Medium-sized companies: Strengths and weaknesses
Medium-sized enterprises tend to be sufficiently small to be nimble but big enough to be resilient to economic shocks. Indeed, with less than half of all start-up companies lasting for more than five years, those that have thrived sufficiently to reach this stage of development are likely to be fairly robust organisations. Many companies in this segment have carved out a niche role in their market and are unable or unwilling to expand further. On the positive side, this may be due to the fact that their role is so specialised that there is simply no room to expand. A more negative reason may be that such companies are unable to access the funds necessary to fund expansion.
However, other companies in this market segment may simply be “passing through,” being in the early stage of development on the way towards becoming a large cap company.

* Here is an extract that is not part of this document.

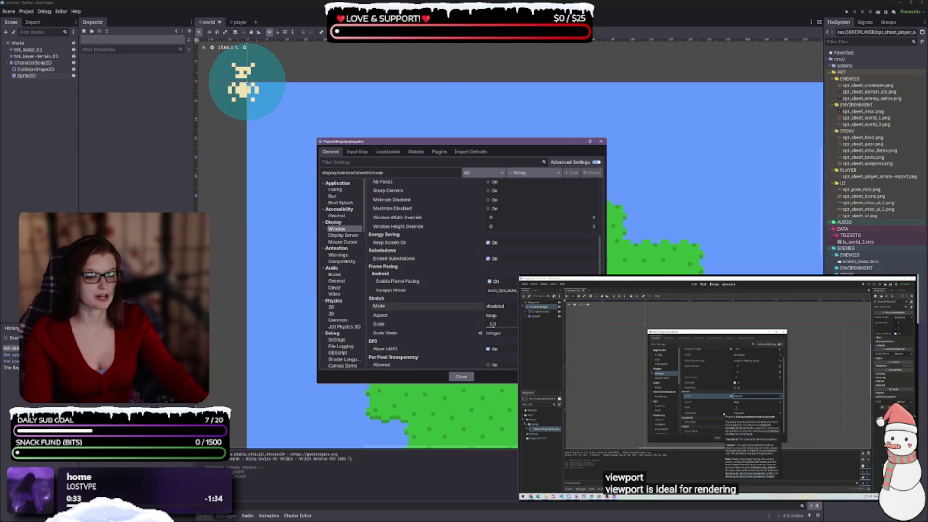
pyautogui.click(718, 388)
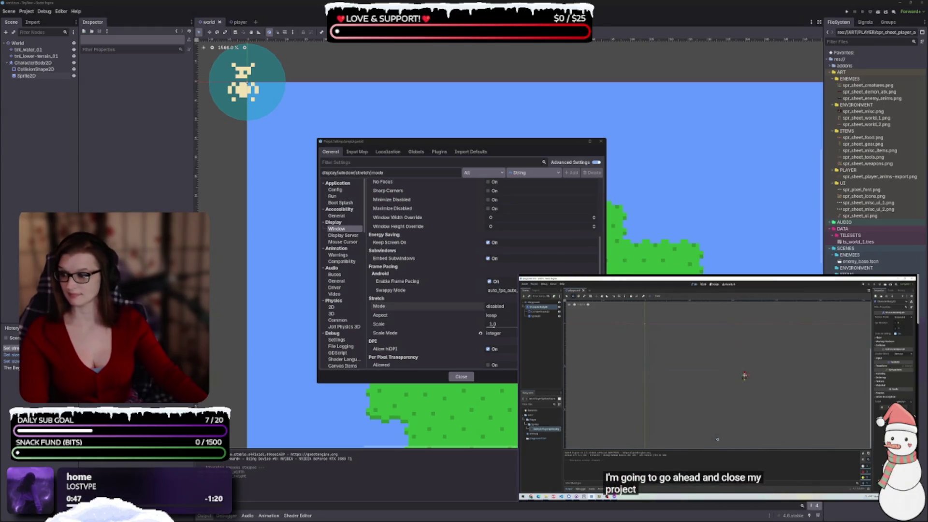
pyautogui.click(702, 420)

Every company has to start somewhere, even Google, which in February 1999 was a micro-company with just 8 employees although it officially became a small company as employee numbers rose above 10 in the course of the year.
Medium-sized companies are able to reap the rewards from changes in the business environment where new technologies and the rise of globalisation have reduced the importance of economies of scale. In the past, manufacturing companies would generate a lot of their output using internal production processes but today they are likely to outsource tasks to external suppliers in order to economise on R&D and reduce the lead-time for new products. For example, specialist tasks such as 3D printing can be outsourced to small-scale specialist companies, which can quickly produce items for large manufacturers at relatively little cost.
But for all the positives, there are a range of disadvantages which may hamper the expansion of SMEs. As noted above, lack of financing is often a major constraint. This is particularly problematic in view of the fact that smaller companies are reliant on bank finance which has dried up in the wake of the recent banking crisis. Part of the problem in this regard is that financial institutions simply do not have the capacity to assess the creditworthiness of smaller enterprises without incurring significant costs. Moreover banks have become more risk averse as they attempt to rebuild their capital base, and as a result they are unable to differentiate between viable and non-viable firms. Consequently, they tend to treat many medium-sized firms in a similar fashion to smaller enterprises, which represents a lost opportunity for banks and is a source of frustration to entrepreneurs.
Lack of access to finance also prevents many SMEs from generating sufficient scale to be competitive in global markets. Many medium-sized firms thus operate only in domestic markets, which has been particularly problematic for European firms in recent years given the weakness of domestic demand. The regulatory burden on SMEs is also much greater than on their larger counterparts, which can also act as an inhibiting factor for growth. This stems from the fact that the regulatory system is designed to serve the requirements of larger organisations, and SMEs generally do not have the resources to deal efficiently with high compliance costs, extensive paperwork and laws which proscribe certain activities. Governments have acted in recent years to try and reduce this burden but the administrative load is still a common complaint of entrepreneurs trying to expand their business in difficult economic circumstances.